**PROBLEM STATEMENT**
Using the data that follows, state the number of lines holding the word "Lâcher", and give no other output.

(Extracted page text data)

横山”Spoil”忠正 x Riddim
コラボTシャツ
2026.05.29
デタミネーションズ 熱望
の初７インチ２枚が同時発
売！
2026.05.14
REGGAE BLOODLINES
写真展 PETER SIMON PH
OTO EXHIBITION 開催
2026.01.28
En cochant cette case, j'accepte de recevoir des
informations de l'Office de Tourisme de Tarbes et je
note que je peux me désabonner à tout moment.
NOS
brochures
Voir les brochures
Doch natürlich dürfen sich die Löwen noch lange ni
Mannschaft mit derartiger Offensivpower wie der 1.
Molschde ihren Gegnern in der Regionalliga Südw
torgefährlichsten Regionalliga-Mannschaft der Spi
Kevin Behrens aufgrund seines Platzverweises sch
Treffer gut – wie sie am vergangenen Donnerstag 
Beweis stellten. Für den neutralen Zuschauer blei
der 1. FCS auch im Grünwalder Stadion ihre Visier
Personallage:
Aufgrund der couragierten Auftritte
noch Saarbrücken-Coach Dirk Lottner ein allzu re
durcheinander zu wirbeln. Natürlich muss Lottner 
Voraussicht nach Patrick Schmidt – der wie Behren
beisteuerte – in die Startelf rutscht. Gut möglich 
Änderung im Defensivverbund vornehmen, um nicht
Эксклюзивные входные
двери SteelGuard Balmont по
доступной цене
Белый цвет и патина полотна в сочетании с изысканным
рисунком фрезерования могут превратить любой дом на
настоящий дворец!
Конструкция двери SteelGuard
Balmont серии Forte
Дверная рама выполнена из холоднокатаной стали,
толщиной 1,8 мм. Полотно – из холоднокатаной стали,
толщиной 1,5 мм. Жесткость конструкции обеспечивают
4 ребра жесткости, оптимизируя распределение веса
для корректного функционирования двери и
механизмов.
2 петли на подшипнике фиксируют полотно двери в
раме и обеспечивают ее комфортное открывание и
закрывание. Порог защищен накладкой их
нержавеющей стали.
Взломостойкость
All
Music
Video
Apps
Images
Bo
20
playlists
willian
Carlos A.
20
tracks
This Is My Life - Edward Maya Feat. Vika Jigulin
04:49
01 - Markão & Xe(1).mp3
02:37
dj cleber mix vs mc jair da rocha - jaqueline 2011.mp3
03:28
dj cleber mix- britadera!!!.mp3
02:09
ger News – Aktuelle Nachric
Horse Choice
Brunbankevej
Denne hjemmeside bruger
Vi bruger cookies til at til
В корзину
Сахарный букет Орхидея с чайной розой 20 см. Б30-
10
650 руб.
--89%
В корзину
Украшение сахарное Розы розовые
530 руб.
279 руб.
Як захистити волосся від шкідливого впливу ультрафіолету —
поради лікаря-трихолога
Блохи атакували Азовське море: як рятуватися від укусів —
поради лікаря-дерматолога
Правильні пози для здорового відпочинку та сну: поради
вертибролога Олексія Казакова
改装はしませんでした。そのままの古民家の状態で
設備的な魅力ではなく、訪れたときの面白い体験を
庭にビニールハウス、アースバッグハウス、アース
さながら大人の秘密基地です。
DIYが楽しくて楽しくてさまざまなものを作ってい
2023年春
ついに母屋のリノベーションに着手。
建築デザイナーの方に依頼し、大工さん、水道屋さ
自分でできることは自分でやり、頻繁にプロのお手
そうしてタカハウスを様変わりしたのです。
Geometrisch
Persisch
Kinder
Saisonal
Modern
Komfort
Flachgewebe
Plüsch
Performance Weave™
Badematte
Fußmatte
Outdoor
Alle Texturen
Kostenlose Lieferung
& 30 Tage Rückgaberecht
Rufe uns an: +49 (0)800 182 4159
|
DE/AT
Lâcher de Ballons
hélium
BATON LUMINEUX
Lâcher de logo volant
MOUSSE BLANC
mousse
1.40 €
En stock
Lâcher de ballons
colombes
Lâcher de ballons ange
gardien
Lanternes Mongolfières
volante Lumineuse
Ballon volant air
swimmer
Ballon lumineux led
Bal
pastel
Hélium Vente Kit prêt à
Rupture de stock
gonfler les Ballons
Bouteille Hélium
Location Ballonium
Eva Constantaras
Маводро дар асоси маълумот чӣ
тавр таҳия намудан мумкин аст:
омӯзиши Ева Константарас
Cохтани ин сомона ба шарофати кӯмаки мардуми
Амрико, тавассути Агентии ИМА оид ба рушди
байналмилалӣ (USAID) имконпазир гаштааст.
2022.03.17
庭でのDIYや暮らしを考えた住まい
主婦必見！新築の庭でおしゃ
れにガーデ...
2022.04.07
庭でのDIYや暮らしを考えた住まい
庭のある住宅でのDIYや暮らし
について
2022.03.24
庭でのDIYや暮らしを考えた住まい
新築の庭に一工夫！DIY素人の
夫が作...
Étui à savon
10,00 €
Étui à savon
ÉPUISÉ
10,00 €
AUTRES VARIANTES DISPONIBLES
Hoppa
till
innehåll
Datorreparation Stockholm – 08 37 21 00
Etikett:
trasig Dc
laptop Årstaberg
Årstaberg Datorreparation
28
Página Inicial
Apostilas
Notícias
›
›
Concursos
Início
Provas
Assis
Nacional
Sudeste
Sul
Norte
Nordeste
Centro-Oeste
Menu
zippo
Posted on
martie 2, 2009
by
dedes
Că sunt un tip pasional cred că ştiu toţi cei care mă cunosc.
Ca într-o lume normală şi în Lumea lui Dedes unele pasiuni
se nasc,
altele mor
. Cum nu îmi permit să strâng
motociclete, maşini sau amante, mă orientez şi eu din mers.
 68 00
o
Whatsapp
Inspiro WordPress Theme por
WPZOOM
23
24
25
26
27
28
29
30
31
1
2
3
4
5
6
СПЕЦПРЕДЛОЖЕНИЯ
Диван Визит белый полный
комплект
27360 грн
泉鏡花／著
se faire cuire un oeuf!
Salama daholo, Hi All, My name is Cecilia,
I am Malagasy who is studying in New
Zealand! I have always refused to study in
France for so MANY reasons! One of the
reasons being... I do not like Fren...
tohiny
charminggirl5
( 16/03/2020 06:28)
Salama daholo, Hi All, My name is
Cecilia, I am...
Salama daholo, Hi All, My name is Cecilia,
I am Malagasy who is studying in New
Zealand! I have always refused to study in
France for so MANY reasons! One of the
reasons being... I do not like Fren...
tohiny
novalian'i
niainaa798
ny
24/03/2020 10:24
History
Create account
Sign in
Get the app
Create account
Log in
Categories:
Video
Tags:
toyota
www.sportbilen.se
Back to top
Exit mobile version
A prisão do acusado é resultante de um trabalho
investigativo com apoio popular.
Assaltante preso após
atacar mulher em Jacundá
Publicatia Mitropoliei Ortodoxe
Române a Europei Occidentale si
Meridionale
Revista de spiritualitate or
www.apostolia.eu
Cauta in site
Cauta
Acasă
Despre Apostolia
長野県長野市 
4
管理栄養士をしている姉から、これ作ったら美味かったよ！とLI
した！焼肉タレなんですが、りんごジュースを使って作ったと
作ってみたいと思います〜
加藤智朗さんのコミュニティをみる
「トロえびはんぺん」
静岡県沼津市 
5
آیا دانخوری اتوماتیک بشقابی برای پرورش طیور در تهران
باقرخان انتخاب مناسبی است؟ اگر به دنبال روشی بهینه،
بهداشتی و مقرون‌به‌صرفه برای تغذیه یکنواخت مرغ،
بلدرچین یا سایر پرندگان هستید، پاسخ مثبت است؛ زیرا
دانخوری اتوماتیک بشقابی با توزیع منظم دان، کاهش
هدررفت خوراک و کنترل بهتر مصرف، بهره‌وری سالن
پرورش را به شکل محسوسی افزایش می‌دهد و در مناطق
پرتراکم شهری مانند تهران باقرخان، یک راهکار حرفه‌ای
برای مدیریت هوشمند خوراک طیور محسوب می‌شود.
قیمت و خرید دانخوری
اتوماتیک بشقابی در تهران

**RESPONSE TO THE TASK**
4